Beyond just the exported brand and advertising, the players themselves have proved to be the cream of the crop in amateur athletics. NFL General Manager’s like the Buffalo Bills’ Buddy Nix devote a majority of their team’s scouting resources to the South over other areas of the country. His reasoning was further expressed when he was prompted at a pre-NFL draft press conference to comment on why the SEC produces such dominant defensive players and stated:
“I don’t know that I can answer that except that football is a way of life down there. Where you get a guy, let’s just go back to high school quickly. In some areas you got four coaches in the high school that teach class all day and they don’t make a lot of money. Then you go down South and you’ll have 12 coaches. None of them teach and they make good money and get a good car once a year to drive. It’s whatever your priority is.”
Over 50% of ESPNU’s 2013 Top 150 High School Football Players were from the Southeast this year (despite the fact the Southeast only makes up about 25% of the population of the U.S.). For the past half-decade players coming from Southeastern Conference schools have overwhelmingly populated the first round of the NFL Draft over players from other conferences. Last year, the SEC had 10 first-rounders, where the Big Ten and Big 12 conferences had 8 first-rounders combined. In the 2011 draft, five of the first 6 players drafted came from the SEC.
An SEC team is poised to win its historic 7th straight football national championship for the conference this coming January, with Alabama being heavily favored over Notre Dame in the 2013 BCS National Championship game. So perhaps the southerners’ reverence for the SEC and insistence on broadcasting its greatness is justified.

------------

What to work on:
1. Translate into Spanish this sentence from the text on Southern college football: "Last year, the SEC had 10 first-rounders, where the Big Ten and Big 12 conferences had 8 first-rounders combined."
2. For each statement, answer yes or no to whether the text on Southern college football agrees with it, and quote the words that decide it. (a) More than half of ESPNU's 2013 Top 150 High School Football Players came from the Southeast. (b) In the 2011 draft, all of the first six players drafted came from the SEC. (c) Buddy Nix is the general manager of the Buffalo Bills.

Stored data:

------------

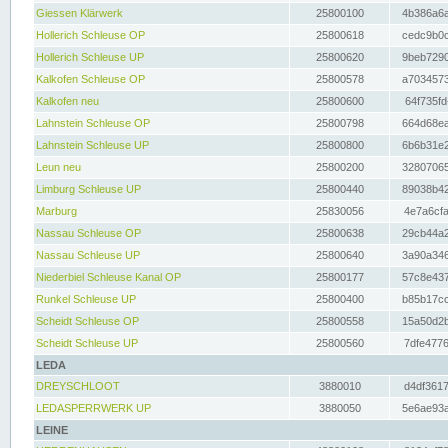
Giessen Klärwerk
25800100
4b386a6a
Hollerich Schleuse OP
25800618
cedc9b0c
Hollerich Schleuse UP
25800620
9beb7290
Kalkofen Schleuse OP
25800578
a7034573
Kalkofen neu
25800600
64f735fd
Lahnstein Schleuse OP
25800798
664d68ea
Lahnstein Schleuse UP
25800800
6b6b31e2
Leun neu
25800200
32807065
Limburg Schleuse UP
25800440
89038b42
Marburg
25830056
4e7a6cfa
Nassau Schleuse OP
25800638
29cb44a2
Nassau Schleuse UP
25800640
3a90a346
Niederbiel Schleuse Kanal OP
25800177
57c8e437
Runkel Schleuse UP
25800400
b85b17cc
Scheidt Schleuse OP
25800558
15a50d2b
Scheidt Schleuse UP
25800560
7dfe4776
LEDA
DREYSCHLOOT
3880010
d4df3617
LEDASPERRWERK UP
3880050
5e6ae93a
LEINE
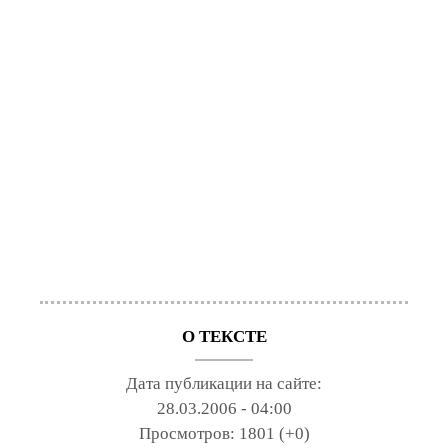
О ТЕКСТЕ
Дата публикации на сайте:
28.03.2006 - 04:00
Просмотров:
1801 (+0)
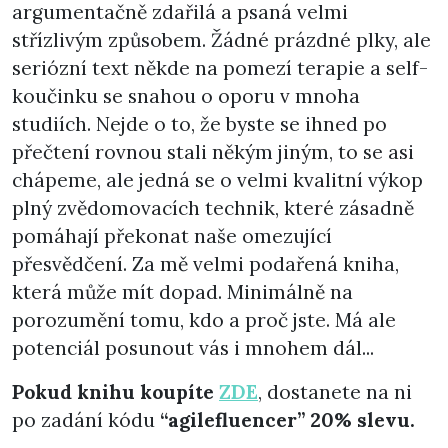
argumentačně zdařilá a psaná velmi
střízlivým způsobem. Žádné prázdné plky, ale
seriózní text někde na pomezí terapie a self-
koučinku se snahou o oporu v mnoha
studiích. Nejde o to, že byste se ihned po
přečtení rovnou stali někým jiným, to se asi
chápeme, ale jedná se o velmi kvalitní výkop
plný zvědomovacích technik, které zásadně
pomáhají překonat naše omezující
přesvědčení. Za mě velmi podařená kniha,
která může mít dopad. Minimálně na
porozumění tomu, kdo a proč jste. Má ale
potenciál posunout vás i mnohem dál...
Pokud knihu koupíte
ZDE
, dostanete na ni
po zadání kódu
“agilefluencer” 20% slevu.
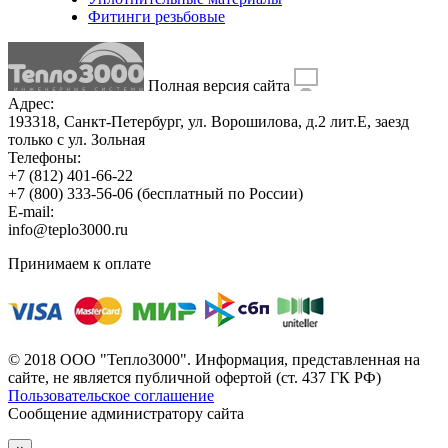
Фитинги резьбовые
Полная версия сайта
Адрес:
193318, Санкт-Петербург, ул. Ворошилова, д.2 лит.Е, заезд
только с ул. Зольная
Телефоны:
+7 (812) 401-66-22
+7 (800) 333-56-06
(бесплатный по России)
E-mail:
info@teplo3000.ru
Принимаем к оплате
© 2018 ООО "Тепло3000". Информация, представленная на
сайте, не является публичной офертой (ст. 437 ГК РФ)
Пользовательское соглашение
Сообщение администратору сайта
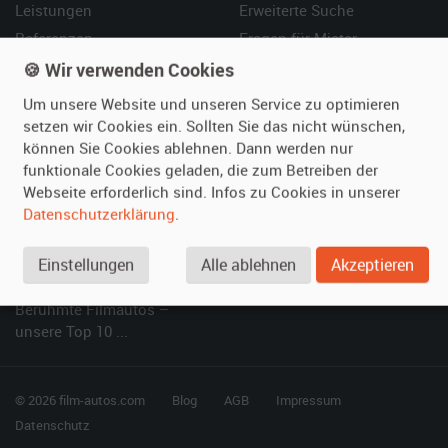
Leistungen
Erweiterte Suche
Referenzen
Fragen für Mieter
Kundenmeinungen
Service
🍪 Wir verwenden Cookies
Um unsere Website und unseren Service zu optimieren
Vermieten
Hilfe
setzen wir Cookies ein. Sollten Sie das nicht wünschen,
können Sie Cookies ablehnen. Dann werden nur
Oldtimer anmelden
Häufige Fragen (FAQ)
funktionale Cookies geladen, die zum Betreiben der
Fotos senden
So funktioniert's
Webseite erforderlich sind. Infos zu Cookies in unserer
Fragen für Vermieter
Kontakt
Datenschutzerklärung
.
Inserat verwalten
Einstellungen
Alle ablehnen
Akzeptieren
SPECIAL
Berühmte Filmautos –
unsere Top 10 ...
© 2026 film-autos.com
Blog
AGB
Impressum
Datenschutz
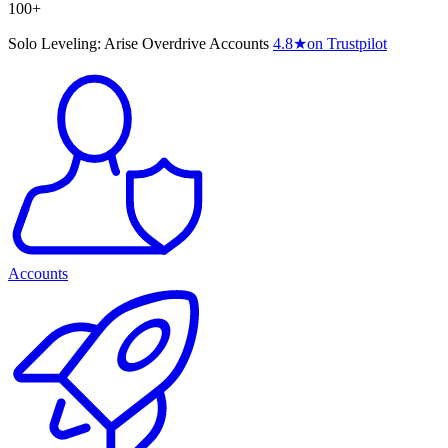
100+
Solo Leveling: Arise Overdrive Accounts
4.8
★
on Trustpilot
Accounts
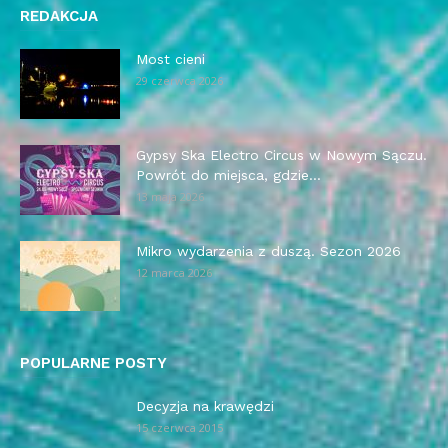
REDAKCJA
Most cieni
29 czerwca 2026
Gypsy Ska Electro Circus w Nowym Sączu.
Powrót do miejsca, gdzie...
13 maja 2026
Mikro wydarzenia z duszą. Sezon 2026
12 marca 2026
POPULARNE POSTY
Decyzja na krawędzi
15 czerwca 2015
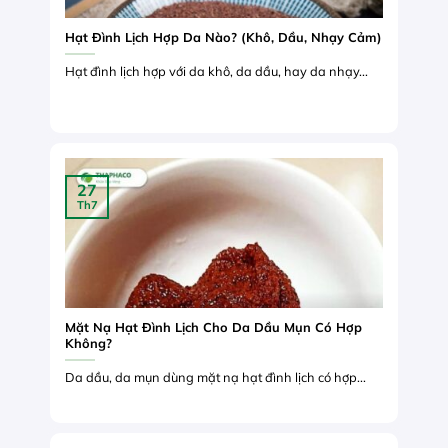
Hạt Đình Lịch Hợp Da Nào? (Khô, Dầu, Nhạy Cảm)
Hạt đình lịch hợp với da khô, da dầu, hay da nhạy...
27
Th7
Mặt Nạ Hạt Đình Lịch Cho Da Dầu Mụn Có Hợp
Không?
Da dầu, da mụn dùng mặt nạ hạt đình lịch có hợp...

------------

Exercise responses:
1. El año pasado, la SEC tuvo 10 jugadores elegidos en primera ronda, mientras que las conferencias Big Ten y Big 12 tuvieron 8 en conjunto.

2.
(a) Yes: "Over 50% of ESPNU’s 2013 Top 150 High School Football Players were from the Southeast this year"
(b) No: "five of the first 6 players drafted came from the SEC"
(c) Yes: "NFL General Manager’s like the Buffalo Bills’ Buddy Nix"